During the competition stage for the Utah Museum of Fine Arts, our approach to the new museum required acknowledging and exploiting its privileged location at the terminus of the campus mall and its unique condition as a freestanding artifact seen against the Wasatch Mountain Range. Given the museum’s programmatic intentions, we decided early on to make the proposed Grand Gallery the centerpiece of the project, its most powerful and representative space.

The project evolved into a continuous succession of stepping prismatic volumes that wrap around as they ascend and culminate in the iconic central space. This organization creates a spiral-like crescendo of discrete volumes, each one associated with specific and distinct programmatic elements. The lowest corresponds to the auditorium, the next to the entrance and public services, followed by art education, permanent galleries, etc. To reinforce this strategy, each of the volumes is distinguished from the others by a subtle combination of two different colors of brick.
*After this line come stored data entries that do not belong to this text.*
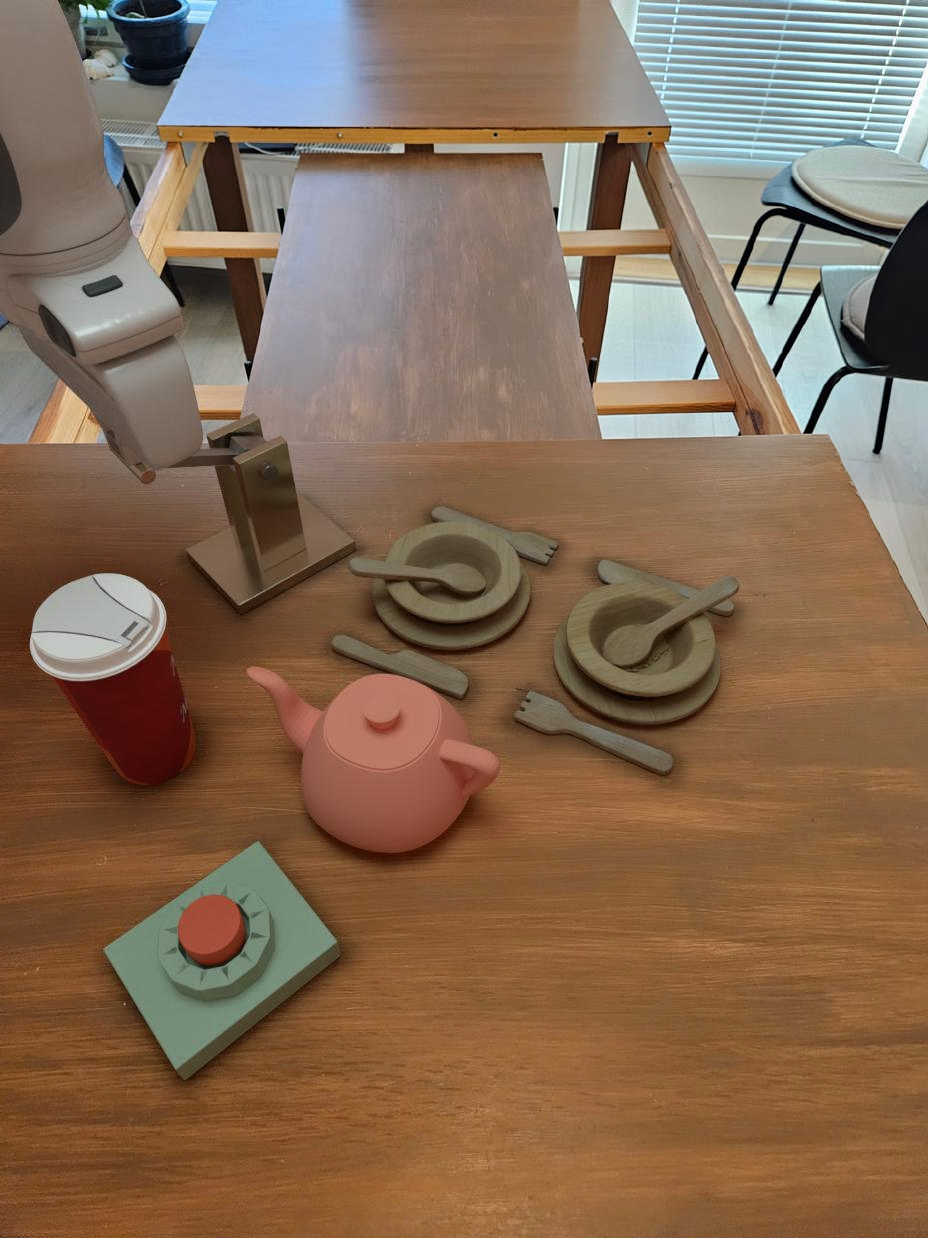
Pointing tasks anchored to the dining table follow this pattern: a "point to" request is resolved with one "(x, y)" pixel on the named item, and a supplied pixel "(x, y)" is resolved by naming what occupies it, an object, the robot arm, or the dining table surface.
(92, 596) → the coffee cup
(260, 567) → the metal lever stand
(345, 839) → the teapot
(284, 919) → the button box
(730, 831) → the dining table surface
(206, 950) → the button
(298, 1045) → the dining table surface
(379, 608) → the tableware set
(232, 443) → the lever
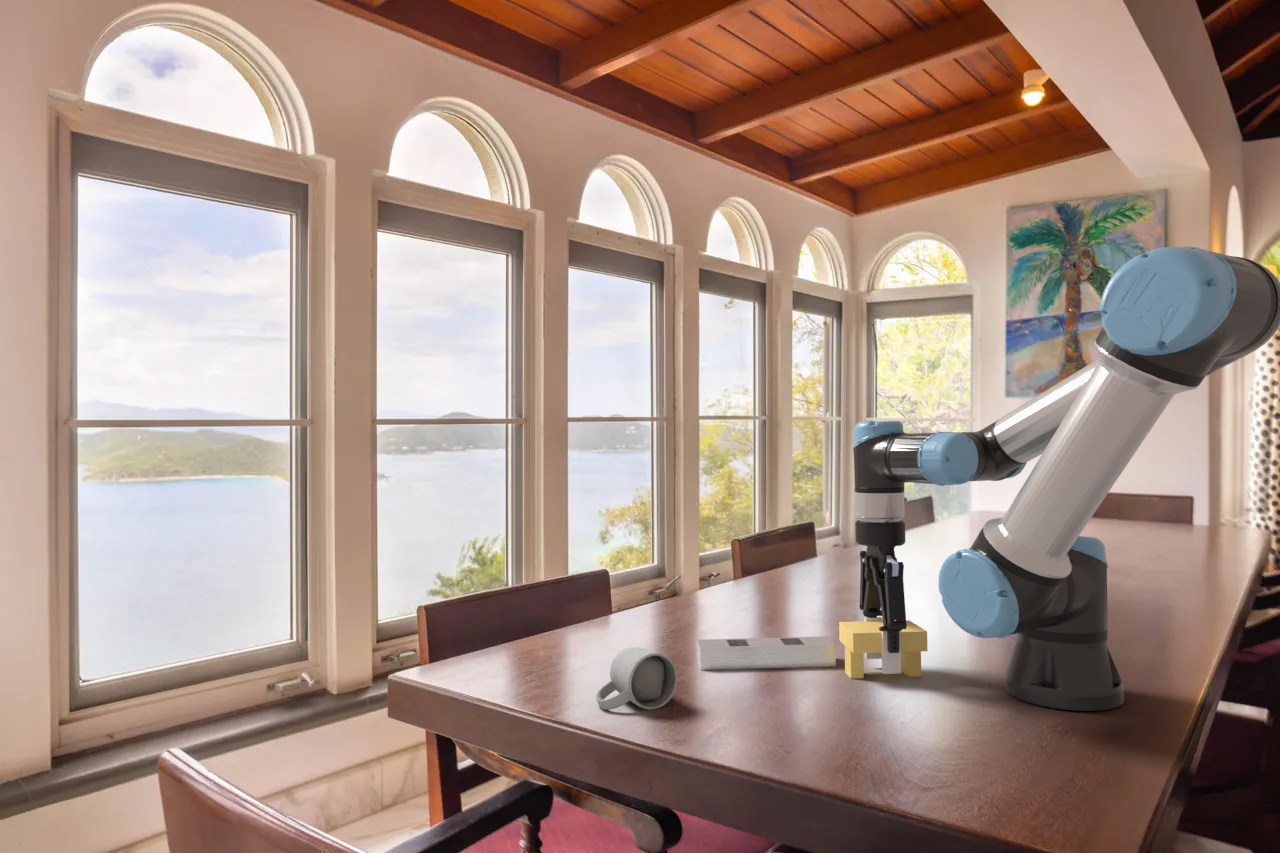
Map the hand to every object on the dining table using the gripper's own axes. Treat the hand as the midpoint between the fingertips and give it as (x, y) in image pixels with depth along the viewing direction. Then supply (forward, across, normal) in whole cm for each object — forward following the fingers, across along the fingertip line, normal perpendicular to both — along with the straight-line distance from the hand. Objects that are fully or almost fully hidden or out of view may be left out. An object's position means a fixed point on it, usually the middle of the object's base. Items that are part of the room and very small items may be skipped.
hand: (882, 665), depth 130 cm
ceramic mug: (+2, -10, +39) cm, 41 cm away
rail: (+1, +8, +17) cm, 19 cm away
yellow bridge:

This results in a gradation of five distinct tones for the five volumes — from darkest (the auditorium) to lightest (the Grand Gallery). Large protruding window volumes inset at the outer corners intensify the thrust of these volumes’ centripetal movement.

From all sides, the museum appears as a commanding and abstract composition of articulated volumes, colors, and light. Inside, the visitor is also drawn into this dynamic interplay by the tension developed between the straightforward and well-scaled circulation system of the galleries, and the Grand Gallery’s powerful diagonal force created by the relationship between the entry point and the over-scaled corner window. The visitor is thus constantly challenged by two realities: first, that of the exhibition spaces which are entirely subordinated to the collection’s display; and second, that of the Grand Gallery’s distortions of all normal parameters of light, scale, and function.